Have you read Donald Westlake's Dortmunder books?

In those, technology and the world changes and the characters are changed only by the events of the novels, which start in the sixties and are ongoing, without anyone having got more than a year or two older.

I have a fix for this in my head, which I need every time I re-read them close together. The fix is an imaginary story called "Maybe This Time", in which Dortmunder and Co go to steal a time machine, over and over, and never notice anything weird because, well, you wouldn't. The books happen in between time machine stealing attempts.

Rendell's having the same problem with Wexford, sort of, in that he's still middle aged and not yet retired which makes no sense when you add up dates. But she's not eliding the way you say Cross is, it's just one of those things, he's been in that position in Kingsmarkham since 1970 and he was gone forty then and he's getting on for sixty now.
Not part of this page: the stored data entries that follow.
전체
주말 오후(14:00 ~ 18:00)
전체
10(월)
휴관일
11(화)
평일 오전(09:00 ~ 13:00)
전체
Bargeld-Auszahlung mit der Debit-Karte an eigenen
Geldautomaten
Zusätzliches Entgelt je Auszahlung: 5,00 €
Which is more like the Aubrey-Maturin thing, except backwards. Inside out. (I have a fix for the Aubrey-Maturin thing too. Padeen is one of the sidhe, and time goes weird around him. This totally fixes everything. As you may apprehend from all these fixes for the problem, it's a problem that bothers me a lot.)

Date: 2008-08-23 01:48 pm (UTC)
From: [identity profile] mrissa.livejournal.com
I was wondering how it would get with Wexford. He's had his eye problem and the doctor-enforced vacation that followed, and I looked at how many books I had ahead of me and said, "Hmmm."
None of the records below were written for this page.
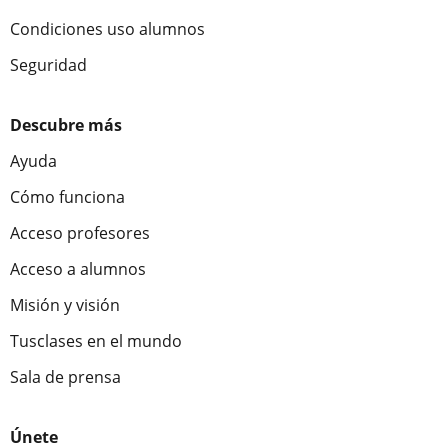
Condiciones uso alumnos
Seguridad
Descubre más
Ayuda
Cómo funciona
Acceso profesores
Acceso a alumnos
Misión y visión
Tusclases en el mundo
Sala de prensa
Únete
The nice thing about Inspector Wexford is that if he has a group of aliens giving him and his wife and Burden and everyone rejuvenation treatments so they can continue with their jobs, I can easily believe that he wouldn't make a big fuss over it, if it's been ongoing and is part of his world. He adjusted more easily than Burden to the hippies in Some Lie and Some Die, so aliens, hey, as long as they keep things reasonably peaceful.

Date: 2008-08-23 10:36 pm (UTC)
From: [identity profile] writingortyping.livejournal.com
Bravo. If one's going to indulge in timeline retcon, might as well really go for broke. Sidhe? Great. Aliens? Knock yourself out. Time machines? Why not?